Graham is right on the mark here; eliminating implicit progn means we can eliminate many of the uglier and more verbose pieces of Lisp syntax.

(Implicit progn seems to have crept into the 'to' syntax, though; one of Graham's examples is (to x 5 (sum x) (pr x)).)

Pattern matching

Destructuring arguments are very good. I'd like to have full ML-style pattern matching, though; it's possible to write that as a macro, but I'd like it to be part of the language.

Recursion on strings

Recursing on strings can be very efficient if the strings are allowed to share structure the way lists do and your compiler is smart enough to reuse storage that can be statically proven garbage. (Or even if it can allocate it on the stack.)

Canonical symbol case

The "Arc at 3 Weeks" paper's examples show symbols being canonicalized into upper case. I don't like this; upper-case is hard to read. I assume it's an artifact of the first Arc implementation running in an existing Common Lisp system.

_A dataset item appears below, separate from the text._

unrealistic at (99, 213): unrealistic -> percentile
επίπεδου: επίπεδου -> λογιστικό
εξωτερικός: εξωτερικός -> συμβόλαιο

Unicode makes canonical case impractical, anyway, because case-mapping is very complicated.

Classes

The proposed overloading semantics won't give an extensible numeric system.

My tastes in object systems appear to be markedly different from Graham's; mine are largely founded in experience with Python. So the object system I want is probably not something he wants:

Classes, like compounds, should be called to instantiate objects; this makes the calling code shorter, and also allows you to turn classes into factory functions and vice versa without changing the calling code.

There doesn't seem to be a provision for a constructor or methods (other than overloads of existing functions). There probably should be.

Class instances should not be callable unless they overload apply, for the following reasons:

there's no need to have one syntax for functions the objects overload and another syntax for getting attributes of the objects. After I say (= pt (class nil 'x 0 'y 0)) (= p1 (pt)), I should be able to ask for (x pt). This does have the disadvantage that "class" must somehow bind x and y in my calling environment if they aren't already bound; I think that's easily accomplished with a macro. (This also removes the necessity for quoting x and y.) (Hmm, what if x is bound to nil? Should we then make nil callable? Perhaps we should just raise an error if x is bound in the local environment, and require that it be quoted or otherwise marked when it's defined as a method in this manner. Quoted attributes would define functions in your local environment which sent doesNotUnderstand to the object passed as their argument, and then overload those functions for this particular object type.)
the current example (p1 'x) prevents p1 from being able to act like some other kind of compound.

Most dynamic object systems let you get an object of a class you've never heard of and invoke the correct methods on it. Doing this with the object system described above requires that you have some variable bound to the method "x" defined in "pt" above. I thought this was a problem at first, but I don't think it is now; presumably if your code was written without knowledge of that "x", it won't mention "x" (at least, not meaning that method), and if it was written with knowledge of that "x", it's presumably because there's an interface somewhere that defines "x" to mean something. That interface can be defined in some module somewhere that both "pt" and my calling code import, in a form like this:

    (defmethods 'x 'y)

This has the advantage, not shared by most dynamic object systems, that we can have many methods named "x" without conflict, and we can be sure that the "x" we're calling is intended to implement the interface we expect it to, not some other interface that has a method called "x".

Like others, I haven't yet found a compelling use for multiple inheritance, and there are compelling reasons against it.

No doc strings

No elisp/Python-style documentation strings are mentioned. I want these.